╭─ RECORDS FOR THIS TASK

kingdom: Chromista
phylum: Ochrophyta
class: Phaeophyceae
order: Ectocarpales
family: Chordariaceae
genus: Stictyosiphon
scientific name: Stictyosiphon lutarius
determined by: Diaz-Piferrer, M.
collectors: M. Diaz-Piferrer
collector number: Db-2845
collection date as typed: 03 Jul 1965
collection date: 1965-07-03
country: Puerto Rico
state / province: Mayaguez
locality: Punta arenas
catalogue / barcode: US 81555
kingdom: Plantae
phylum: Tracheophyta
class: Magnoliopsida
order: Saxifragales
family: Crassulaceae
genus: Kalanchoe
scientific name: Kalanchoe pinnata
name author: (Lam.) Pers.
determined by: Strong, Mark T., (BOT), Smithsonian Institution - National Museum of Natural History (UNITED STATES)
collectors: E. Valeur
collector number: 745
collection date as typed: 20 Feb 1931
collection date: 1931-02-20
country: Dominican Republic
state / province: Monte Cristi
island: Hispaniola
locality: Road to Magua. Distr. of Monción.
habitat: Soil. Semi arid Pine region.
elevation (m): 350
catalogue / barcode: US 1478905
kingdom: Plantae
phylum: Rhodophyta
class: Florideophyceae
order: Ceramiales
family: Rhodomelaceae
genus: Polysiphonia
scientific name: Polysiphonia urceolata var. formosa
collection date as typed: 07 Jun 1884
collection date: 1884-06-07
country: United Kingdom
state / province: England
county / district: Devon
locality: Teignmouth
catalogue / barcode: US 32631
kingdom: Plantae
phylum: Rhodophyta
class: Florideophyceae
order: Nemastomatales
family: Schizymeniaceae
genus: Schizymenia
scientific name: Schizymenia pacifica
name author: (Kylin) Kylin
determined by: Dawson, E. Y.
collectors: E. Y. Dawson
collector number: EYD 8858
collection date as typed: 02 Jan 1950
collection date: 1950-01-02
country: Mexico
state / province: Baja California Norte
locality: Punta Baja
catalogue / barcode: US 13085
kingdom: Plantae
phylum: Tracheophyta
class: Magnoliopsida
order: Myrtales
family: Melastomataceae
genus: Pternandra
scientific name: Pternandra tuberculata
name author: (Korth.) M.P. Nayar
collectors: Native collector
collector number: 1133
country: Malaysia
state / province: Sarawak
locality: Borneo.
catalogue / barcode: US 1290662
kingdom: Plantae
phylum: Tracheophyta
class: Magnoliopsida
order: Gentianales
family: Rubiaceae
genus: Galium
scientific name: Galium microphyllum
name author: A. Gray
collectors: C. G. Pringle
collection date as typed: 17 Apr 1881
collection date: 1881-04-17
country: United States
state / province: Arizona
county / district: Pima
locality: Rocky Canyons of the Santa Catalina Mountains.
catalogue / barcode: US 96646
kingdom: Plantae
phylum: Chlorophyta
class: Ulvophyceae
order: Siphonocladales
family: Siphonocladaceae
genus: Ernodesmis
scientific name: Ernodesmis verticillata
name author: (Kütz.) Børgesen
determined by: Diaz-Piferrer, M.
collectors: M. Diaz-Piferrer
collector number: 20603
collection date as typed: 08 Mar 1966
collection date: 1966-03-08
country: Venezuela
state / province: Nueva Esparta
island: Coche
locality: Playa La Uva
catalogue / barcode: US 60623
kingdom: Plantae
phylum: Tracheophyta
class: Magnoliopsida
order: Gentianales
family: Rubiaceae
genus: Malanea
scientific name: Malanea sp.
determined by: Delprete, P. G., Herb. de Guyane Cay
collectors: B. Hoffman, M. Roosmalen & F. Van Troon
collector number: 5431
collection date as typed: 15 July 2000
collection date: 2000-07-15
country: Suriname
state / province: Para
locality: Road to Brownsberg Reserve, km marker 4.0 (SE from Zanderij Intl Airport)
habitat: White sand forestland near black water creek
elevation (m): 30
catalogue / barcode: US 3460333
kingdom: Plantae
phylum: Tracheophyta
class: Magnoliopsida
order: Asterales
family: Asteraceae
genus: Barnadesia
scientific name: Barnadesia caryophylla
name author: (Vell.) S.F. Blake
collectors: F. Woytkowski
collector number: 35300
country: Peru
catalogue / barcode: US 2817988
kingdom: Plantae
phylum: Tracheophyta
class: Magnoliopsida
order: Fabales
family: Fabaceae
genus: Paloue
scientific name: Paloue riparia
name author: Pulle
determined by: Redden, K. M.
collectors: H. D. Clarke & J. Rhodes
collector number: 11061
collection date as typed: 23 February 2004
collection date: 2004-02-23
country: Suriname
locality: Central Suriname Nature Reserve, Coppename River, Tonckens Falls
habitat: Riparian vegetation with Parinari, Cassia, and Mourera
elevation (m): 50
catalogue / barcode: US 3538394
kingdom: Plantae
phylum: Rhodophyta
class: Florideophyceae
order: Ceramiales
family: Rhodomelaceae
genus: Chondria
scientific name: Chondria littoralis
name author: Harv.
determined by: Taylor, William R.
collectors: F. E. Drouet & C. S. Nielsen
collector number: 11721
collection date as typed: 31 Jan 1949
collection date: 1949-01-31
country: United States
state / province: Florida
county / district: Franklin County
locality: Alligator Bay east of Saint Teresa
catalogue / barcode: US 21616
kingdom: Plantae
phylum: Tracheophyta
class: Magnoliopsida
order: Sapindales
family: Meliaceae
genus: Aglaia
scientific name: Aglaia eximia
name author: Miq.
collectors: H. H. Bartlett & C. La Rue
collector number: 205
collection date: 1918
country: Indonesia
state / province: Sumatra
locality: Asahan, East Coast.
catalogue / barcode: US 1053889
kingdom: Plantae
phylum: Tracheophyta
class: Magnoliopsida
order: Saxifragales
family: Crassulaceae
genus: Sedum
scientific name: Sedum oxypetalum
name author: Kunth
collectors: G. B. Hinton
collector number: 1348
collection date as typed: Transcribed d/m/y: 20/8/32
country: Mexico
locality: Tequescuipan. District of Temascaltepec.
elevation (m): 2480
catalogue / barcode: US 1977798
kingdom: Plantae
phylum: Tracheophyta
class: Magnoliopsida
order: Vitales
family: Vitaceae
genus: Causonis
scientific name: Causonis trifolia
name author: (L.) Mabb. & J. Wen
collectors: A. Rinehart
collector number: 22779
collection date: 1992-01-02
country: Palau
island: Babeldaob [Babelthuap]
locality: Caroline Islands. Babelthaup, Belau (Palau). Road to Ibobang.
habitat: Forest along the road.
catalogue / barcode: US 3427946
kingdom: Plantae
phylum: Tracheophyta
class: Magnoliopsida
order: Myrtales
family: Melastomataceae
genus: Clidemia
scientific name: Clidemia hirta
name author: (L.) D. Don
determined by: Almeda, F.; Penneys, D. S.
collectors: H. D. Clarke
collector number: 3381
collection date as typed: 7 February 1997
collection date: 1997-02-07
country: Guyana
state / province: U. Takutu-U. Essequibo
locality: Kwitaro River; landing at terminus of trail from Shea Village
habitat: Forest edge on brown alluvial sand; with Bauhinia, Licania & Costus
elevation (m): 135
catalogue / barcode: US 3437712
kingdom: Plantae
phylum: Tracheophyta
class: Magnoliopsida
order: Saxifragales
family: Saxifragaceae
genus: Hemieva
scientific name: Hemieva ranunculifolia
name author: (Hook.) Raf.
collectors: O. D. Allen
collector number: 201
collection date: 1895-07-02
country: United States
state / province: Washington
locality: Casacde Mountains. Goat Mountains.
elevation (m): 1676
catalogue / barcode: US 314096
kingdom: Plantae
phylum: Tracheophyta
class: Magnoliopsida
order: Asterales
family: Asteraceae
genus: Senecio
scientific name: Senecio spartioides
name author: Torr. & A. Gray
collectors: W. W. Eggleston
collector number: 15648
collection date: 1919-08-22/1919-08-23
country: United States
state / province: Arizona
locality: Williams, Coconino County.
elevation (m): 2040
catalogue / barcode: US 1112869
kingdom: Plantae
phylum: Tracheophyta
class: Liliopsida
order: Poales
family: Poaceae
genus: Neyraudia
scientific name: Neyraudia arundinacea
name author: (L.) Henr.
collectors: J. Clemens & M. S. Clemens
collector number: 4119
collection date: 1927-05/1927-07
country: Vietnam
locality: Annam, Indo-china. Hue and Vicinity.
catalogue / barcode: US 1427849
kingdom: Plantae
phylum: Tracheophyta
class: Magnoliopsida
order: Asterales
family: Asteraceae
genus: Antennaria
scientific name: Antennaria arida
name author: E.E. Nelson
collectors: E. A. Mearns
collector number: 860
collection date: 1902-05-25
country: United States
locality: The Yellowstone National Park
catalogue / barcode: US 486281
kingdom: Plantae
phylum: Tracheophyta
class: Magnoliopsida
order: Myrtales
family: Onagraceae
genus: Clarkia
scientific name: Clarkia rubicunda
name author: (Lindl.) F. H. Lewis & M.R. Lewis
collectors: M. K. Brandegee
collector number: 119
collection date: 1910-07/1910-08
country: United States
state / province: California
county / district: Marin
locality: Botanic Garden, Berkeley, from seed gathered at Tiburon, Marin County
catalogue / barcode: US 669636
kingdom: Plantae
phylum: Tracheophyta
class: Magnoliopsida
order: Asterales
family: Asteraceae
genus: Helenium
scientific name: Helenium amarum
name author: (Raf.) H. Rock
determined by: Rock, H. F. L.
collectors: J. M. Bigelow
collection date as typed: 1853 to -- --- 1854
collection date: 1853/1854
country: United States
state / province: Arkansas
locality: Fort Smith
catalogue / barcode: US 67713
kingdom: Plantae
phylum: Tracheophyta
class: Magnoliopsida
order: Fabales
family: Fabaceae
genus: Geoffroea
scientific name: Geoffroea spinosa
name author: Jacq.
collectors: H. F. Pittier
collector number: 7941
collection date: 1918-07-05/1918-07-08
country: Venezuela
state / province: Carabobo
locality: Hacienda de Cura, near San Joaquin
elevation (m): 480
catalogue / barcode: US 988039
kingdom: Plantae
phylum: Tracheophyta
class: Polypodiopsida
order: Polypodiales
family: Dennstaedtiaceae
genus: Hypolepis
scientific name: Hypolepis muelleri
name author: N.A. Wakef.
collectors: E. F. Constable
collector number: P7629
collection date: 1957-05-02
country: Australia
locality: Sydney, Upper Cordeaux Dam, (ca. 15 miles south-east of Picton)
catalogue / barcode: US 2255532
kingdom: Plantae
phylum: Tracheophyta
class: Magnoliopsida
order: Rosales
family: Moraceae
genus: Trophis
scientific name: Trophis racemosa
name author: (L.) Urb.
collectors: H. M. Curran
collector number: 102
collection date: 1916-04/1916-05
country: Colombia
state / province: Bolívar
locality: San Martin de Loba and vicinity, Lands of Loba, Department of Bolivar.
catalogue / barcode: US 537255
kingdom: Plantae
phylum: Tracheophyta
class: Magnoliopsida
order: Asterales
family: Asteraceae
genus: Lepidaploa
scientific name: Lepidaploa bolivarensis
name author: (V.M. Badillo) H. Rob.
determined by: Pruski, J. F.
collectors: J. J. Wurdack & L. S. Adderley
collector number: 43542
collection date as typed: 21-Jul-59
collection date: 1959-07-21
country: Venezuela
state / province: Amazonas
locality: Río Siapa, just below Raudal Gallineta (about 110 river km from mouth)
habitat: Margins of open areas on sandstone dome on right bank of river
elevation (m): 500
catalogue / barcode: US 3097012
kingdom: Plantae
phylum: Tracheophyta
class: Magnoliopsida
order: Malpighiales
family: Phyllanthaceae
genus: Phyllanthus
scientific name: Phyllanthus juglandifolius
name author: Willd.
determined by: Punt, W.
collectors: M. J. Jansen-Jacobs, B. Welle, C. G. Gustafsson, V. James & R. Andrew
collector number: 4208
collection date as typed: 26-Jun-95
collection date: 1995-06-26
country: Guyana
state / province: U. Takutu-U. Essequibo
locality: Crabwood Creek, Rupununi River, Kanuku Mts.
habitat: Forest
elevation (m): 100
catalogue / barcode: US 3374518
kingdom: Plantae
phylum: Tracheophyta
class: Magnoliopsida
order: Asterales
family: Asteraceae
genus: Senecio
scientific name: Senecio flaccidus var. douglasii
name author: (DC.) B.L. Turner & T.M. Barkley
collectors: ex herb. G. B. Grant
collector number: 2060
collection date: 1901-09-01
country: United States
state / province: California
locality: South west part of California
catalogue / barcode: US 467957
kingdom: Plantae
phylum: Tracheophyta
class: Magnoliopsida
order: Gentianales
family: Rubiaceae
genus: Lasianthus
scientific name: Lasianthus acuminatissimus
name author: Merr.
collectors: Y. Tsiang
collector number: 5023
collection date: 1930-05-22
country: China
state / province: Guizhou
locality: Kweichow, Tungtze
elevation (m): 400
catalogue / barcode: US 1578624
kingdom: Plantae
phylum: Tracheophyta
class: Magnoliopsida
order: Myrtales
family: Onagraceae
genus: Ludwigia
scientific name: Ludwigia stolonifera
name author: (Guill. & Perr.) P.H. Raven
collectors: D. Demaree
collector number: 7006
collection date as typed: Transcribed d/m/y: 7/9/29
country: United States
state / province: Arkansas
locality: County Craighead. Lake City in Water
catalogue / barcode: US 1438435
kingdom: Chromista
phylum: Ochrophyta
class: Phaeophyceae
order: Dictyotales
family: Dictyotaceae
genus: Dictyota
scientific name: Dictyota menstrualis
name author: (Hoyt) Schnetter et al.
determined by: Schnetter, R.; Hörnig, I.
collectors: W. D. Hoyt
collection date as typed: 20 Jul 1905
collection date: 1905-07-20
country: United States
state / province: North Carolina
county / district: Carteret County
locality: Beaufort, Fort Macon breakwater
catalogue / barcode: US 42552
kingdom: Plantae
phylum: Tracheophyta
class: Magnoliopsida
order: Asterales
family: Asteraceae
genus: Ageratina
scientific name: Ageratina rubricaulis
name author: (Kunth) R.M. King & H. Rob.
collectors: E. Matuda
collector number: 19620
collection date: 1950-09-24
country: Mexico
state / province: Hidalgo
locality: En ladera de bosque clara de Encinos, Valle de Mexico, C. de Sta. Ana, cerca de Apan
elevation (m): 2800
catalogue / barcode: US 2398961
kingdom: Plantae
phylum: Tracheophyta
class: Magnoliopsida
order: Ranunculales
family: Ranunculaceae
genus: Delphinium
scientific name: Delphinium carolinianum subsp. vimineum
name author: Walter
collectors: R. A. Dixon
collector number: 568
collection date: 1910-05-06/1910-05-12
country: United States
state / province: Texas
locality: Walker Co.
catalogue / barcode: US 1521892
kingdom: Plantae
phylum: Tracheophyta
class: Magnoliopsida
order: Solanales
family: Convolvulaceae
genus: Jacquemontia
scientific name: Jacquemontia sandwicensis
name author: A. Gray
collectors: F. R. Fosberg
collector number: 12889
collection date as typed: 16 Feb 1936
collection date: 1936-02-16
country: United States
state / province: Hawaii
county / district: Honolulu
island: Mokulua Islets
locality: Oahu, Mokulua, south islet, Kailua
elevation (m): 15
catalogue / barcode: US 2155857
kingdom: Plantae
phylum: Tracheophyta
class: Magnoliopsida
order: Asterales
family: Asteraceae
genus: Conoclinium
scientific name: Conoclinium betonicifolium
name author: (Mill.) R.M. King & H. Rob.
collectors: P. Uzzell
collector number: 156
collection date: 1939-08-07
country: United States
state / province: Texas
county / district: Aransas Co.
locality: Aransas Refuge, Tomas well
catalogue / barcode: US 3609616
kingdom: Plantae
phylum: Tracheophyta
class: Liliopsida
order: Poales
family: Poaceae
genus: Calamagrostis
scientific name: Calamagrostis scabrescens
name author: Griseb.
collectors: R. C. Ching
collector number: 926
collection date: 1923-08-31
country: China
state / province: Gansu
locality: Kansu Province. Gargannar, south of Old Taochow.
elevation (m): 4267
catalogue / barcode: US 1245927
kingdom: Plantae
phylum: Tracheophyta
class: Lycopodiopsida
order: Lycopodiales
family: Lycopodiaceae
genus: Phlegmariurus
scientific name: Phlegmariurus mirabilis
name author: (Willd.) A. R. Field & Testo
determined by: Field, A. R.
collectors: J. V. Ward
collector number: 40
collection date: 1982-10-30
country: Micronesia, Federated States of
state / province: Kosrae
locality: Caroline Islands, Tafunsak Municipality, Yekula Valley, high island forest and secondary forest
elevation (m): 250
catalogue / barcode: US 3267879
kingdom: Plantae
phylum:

╰─

▸ INSTRUCTIONS FOR THE TASK:
Print the lines from the start of the records up to and including the line containing "collection date as typed: 03 Jul 1965", reproducing each one exactly.

▸ SOLUTION TO THIS EXERCISE:
kingdom: Chromista
phylum: Ochrophyta
class: Phaeophyceae
order: Ectocarpales
family: Chordariaceae
genus: Stictyosiphon
scientific name: Stictyosiphon lutarius
determined by: Diaz-Piferrer, M.
collectors: M. Diaz-Piferrer
collector number: Db-2845
collection date as typed: 03 Jul 1965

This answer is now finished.